• [What you should do] Please copy the data shown below, word for word.

• [Input material]
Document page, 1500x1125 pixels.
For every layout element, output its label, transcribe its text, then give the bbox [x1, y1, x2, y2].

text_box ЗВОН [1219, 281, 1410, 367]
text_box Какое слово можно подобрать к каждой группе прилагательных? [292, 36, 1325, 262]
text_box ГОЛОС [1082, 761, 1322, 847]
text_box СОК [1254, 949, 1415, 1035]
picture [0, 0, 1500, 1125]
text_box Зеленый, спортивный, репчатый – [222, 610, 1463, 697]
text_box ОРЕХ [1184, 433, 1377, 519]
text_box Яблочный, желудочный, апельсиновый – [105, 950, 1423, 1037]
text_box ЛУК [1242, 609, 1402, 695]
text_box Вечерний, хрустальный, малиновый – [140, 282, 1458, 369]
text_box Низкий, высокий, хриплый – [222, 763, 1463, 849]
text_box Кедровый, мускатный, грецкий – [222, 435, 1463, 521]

• [Result of this exercise]
Document page, 1500x1125 pixels.
For every layout element, output its label, transcribe its text, then give the bbox [x1, y1, x2, y2].

text_box ЗВОН [1219, 281, 1410, 367]
text_box Какое слово можно подобрать к каждой группе прилагательных? [292, 36, 1325, 262]
text_box ГОЛОС [1082, 761, 1322, 847]
text_box СОК [1254, 949, 1415, 1035]
picture [0, 0, 1500, 1125]
text_box Зеленый, спортивный, репчатый – [222, 610, 1463, 697]
text_box ОРЕХ [1184, 433, 1377, 519]
text_box Яблочный, желудочный, апельсиновый – [105, 950, 1423, 1037]
text_box ЛУК [1242, 609, 1402, 695]
text_box Вечерний, хрустальный, малиновый – [140, 282, 1458, 369]
text_box Низкий, высокий, хриплый – [222, 763, 1463, 849]
text_box Кедровый, мускатный, грецкий – [222, 435, 1463, 521]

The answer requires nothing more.